9. A big part of growth for young players is contributing when their shot isn’t falling, as well as taking advantage of game situations. Both Jaylen Brown and Jayson Tatum did this against Atlanta. The Hawks don’t have a single defender who has a prayer of defender either of the Celtics wings. Tatum couldn’t get the shot to fall, but he joined Brown in hunting fouls. This allowed them to each take 10 free throws on the night. That’s creating offense in an efficient way.

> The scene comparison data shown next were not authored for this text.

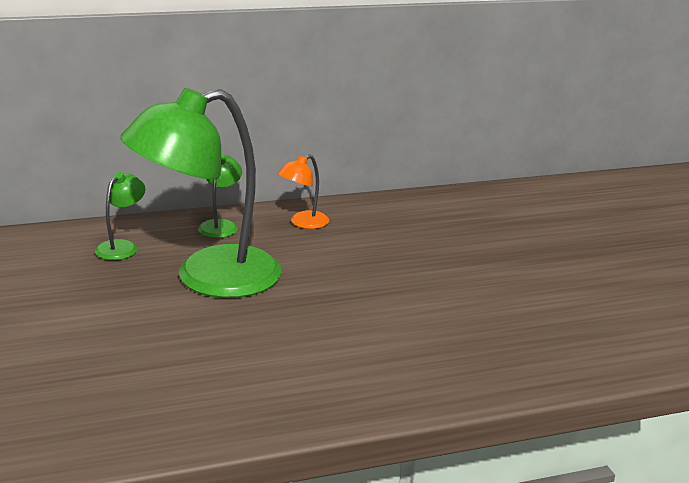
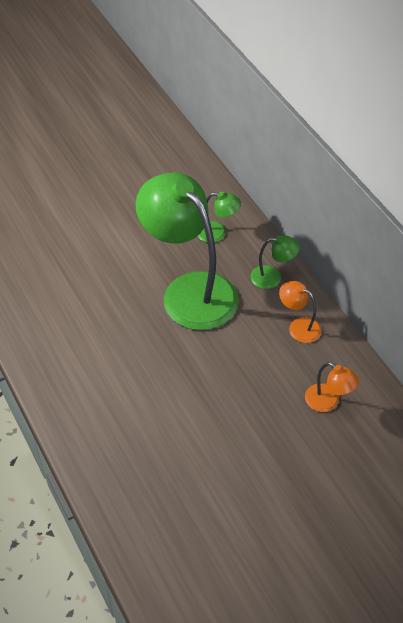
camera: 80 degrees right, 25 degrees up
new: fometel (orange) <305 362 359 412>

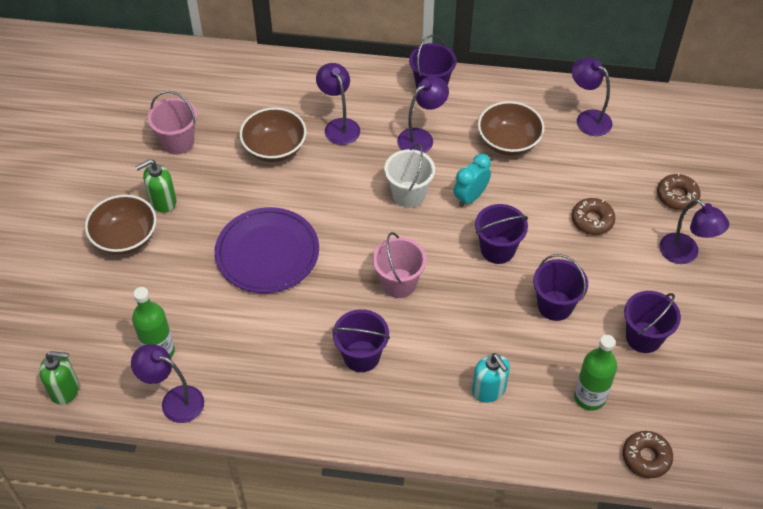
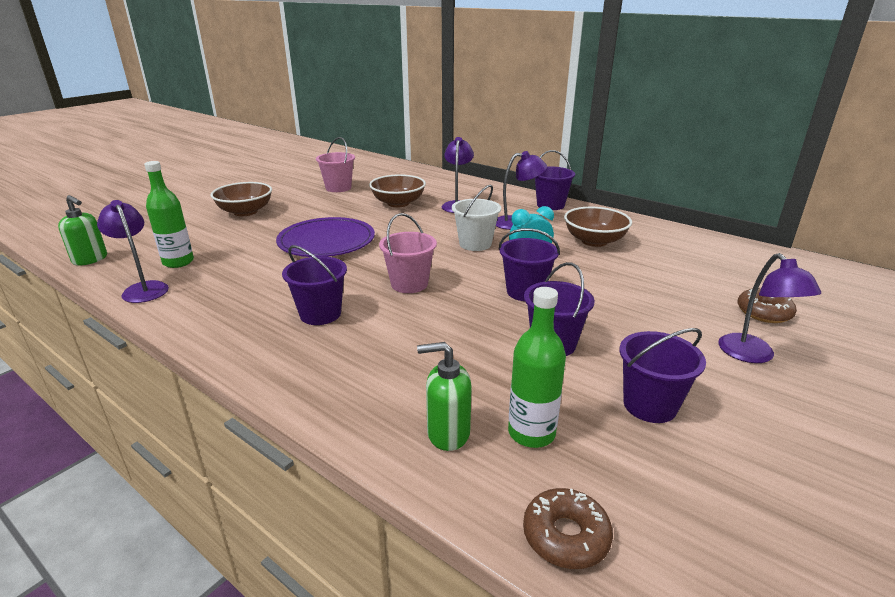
camera: 30 degrees right, 25 degrees down
gone: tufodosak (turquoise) <472 353 510 403>; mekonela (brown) <571 198 616 235>; fometel (purple) <572 57 612 136>
shifted: tufodosak (green) <136 159 176 213> to <417 342 472 451>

10. Marcus Smart did Marcus Smart stuff throughout the game. Unfortunately, that comes with both good and bad. We already highlighted his playmaking. He also scored 15 points, snagged six rebounds, nabbed three steals and blocked two shots. We should all hit 2020 with the confidence in everything we do as Smart has when taking a late-game shot:

But then Smart let his emotions get the better of him. Part of Smart’s value and charm is that he plays with an edge. He’s ready to scrap with whoever, whenever. But after Theis blocked Young, there is no reason for Smart to pull an “Allen Iverson stepping over Ty Lue” moment:

The clock was running out. The best play would have been to throw it ahead to Theis and celebrate a walk-off win. Instead Smart stepped over Young, tripped (get tripped?) and then got into it with the Hawks. This could have resulted in disaster, as Smart was clearly the aggressor here. He wasn’t happy about catching an elbow from Young early in the game, but that happened in the normal flow of play. This wasn’t anything normal and there was no need of it. In the end, no harm was done. But Boston has bigger goals than a regular season win in January. Smart is a big part of those goals. To get there, he needs to keep his head and stay in the game.